CORE WORK (USE PERFECT FORM AND MOVE SLOW & CONTROLLED)

20 REPS EACH – REPEAT 3

  • BALL PILATES CRUNCHES (HOLD EACH CRUNCH 3-5 SECONDS)
  • LYING MEDICINE BALL TWISTS (ADD LEG IN FOR ADVANCED)

Stretch really well!

TUESDAY & FRIDAY

CARDIO
  • STEADY STATE CARDIO FOR 45-60 MINUTES
  • SPLIT IT BETWEEN 2 MACHINES
CORE WORK (DO ALL CORE WORK SLOW & CONTROLLED)

20 REPS – REPEAT 3 TIMES

  • STRAIGHT LEG LIFTS (KEEP YOUR CHIN TUCKED AND YOUR ABS IN!!!)
  • REST FOR 10 SECONDS IN CHILDS POSE TO RELAX YOUR BACK BEFORE YOU BEGIN THE NEXT EXERCISE
  • BRIDGES (HOLD AT THE TOP FOR 3 SECONDS – DO NOT OVER ARCH BACK!)

Stretch really well!

WEDNESDAY & SATURDAY

CARDIO
  • WARM UP 3 MINUTES
  • SPRINT ON ELLIPTICAL OR TREADMILL 30 SECONDS
  • RECOVER 1.5 MINUTES

Repeat Sprint & Recover 10 Times

  • AT 23 MINUTES BEGIN STEADY STATE CARDIO FOR 20 MORE MINUTES
  • COOL DOWN 3-5 MINUTES

TOTAL TIME 45-50 MINTUES CARDIO

CORE WORK (PERFORM EACH REP SLOW & CONTROLLED)

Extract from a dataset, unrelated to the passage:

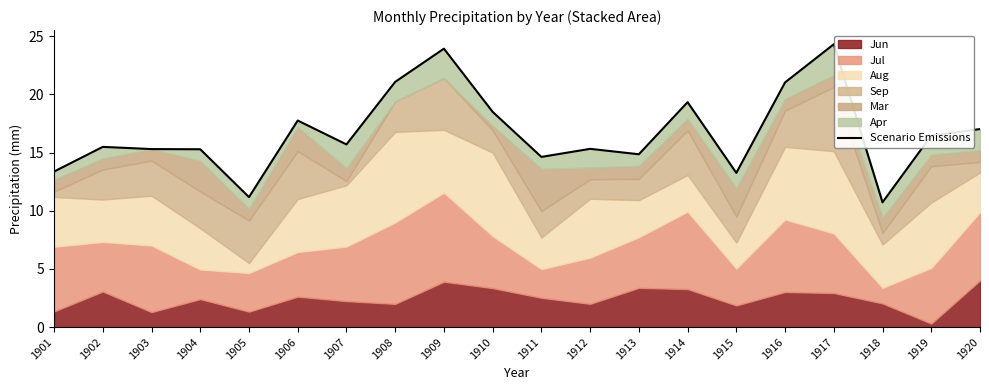

Where is the first local maximum?

1902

20 REPS OF EACH – REPEAT 3 TIMES

  • DOUBLE CRUNCHES (HOLD AT TOP FOR 1 SECOND)
  • SIDE STRETCH WITH STABILITY BALL (FOR LONG LEAN WAIST)
*COUNT OUT 40 REPST TOTAL – KEEP YOUR ABS DRAWN IN TIGHT! (THIS IS HARDER THAN IT LOOKS!)

Stretch really well!

Try these effective workout routines anytime, whether you're out of town, or just can't make it to the gym. Now there's no excuse not to workout.